Common Mistakes with Definition of Ready

  • Making it too rigid. The DoR is a guideline, not a gate. If the team agrees a work item is understood well enough, it is ready. Do not use the DoR to avoid starting work.
  • Requiring design documents. For small work items (< 2 days), a conversation and acceptance criteria are sufficient. Formal design documents are for larger initiatives.
  • Skipping the conversation. The DoR is most valuable as a prompt for discussion, not as a checklist. The Three Amigos conversation matters more than the checkboxes.

CI Working Agreement

The CI working agreement codifies how the team practices continuous integration. This is the most operationally critical working agreement for CD.

The CI Agreement

The team agrees to the following practices:

Integration:

  • Every developer integrates to trunk at least once per day
  • Branches (if used) live for less than 24 hours
  • No long-lived feature, development, or release branches

Build:

  • All tests must pass before merging to trunk
  • The build runs on every commit to trunk
  • Build results are visible to the entire team

Broken builds:

  • A broken build is the team’s top priority - it is fixed before any new work begins
  • The developer(s) who broke the build are responsible for fixing it immediately
  • If the fix will take more than 10 minutes, revert the change and fix it offline
  • No one commits to a broken trunk (except to fix the break)

Work in progress:

  • Finishing existing work takes priority over starting new work
  • The team limits work in progress to maintain flow
  • If a developer is blocked, they help a teammate before starting a new story

Why “Broken Build = Top Priority”

This is the single most important CI agreement. When the build is broken:

  • No one can integrate safely. Changes are stacking up.

Brief 1 |
Reproduce the working agreement text verbatim, starting at "Common Mistakes with" and ending at "than the checkboxes.".
Brief 2 |
Pick up the working agreement text right after its last line and keep it going.

Records |
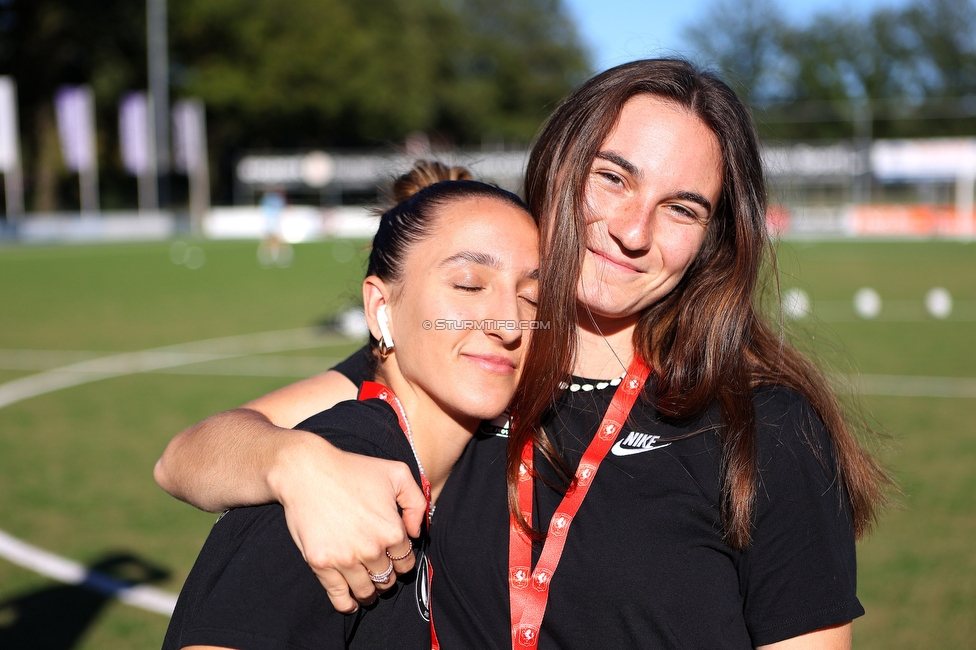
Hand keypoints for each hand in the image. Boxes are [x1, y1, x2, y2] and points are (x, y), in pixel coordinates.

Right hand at [271, 434, 426, 611]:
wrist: (307, 471)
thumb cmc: (351, 469)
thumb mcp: (397, 473)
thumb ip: (416, 502)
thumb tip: (416, 532)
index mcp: (392, 530)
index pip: (406, 562)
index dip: (402, 562)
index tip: (395, 560)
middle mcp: (371, 549)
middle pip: (387, 578)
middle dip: (386, 576)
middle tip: (379, 571)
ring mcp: (345, 559)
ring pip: (366, 590)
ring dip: (369, 592)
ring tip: (368, 590)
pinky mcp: (321, 564)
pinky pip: (339, 595)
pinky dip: (347, 604)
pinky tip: (351, 603)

Exercise answer 1 |
Common Mistakes with Definition of Ready

  • Making it too rigid. The DoR is a guideline, not a gate. If the team agrees a work item is understood well enough, it is ready. Do not use the DoR to avoid starting work.
  • Requiring design documents. For small work items (< 2 days), a conversation and acceptance criteria are sufficient. Formal design documents are for larger initiatives.
  • Skipping the conversation. The DoR is most valuable as a prompt for discussion, not as a checklist. The Three Amigos conversation matters more than the checkboxes.

Exercise answer 2 |
  • Trunk is not releasable. The team has lost its safety net.
  • Every minute the build stays broken, the team accumulates risk.

“Fix the build” is not a suggestion. It is an agreement that the team enforces collectively. If the build is broken and someone starts a new feature instead of fixing it, the team should call that out. This is not punitive - it is the team protecting its own ability to deliver.

Stop the Line - Why All Work Stops

Some teams interpret “fix the build” as “stop merging until it is green.” That is not enough. When the build is red, all feature work stops - not just merges. Every developer on the team shifts attention to restoring green.

This sounds extreme, but the reasoning is straightforward:

  • Work closer to production is more valuable than work further away. A broken trunk means nothing in progress can ship. Fixing the build is the highest-leverage activity anyone on the team can do.
  • Continuing feature work creates a false sense of progress. Code written against a broken trunk is untested against the real baseline. It may compile, but it has not been validated. That is not progress - it is inventory.
  • The team mindset matters more than the individual fix. When everyone stops, the message is clear: the build belongs to the whole team, not just the person who broke it. This shared ownership is what separates teams that practice CI from teams that merely have a CI server.

Two Timelines: Stop vs. Do Not Stop

Consider two teams that encounter the same broken build at 10:00 AM.

Team A stops all feature work:

  • 10:00 - Build breaks. The team sees the alert and stops.
  • 10:05 - Two developers pair on the fix while a third reviews the failing test.
  • 10:20 - Fix is pushed. Build goes green.
  • 10:25 - The team resumes feature work. Total disruption: roughly 30 minutes.

Team B treats it as one person’s problem:

  • 10:00 - Build breaks. The developer who caused it starts investigating alone.
  • 10:30 - Other developers commit new changes on top of the broken trunk. Some changes conflict with the fix in progress.
  • 11:30 - The original developer’s fix does not work because the codebase has shifted underneath them.
  • 14:00 - After multiple failed attempts, the team reverts three commits (the original break plus two that depended on the broken state).
  • 15:00 - Trunk is finally green. The team has lost most of the day, and three developers need to redo work. Total disruption: 5+ hours.

The team that stops immediately pays a small, predictable cost. The team that does not stop pays a large, unpredictable one.

The Revert Rule

If a broken build cannot be fixed within 10 minutes, revert the offending commit and fix the issue on a branch. This keeps trunk green and unblocks the rest of the team. The developer who made the change is not being punished - they are protecting the team’s flow.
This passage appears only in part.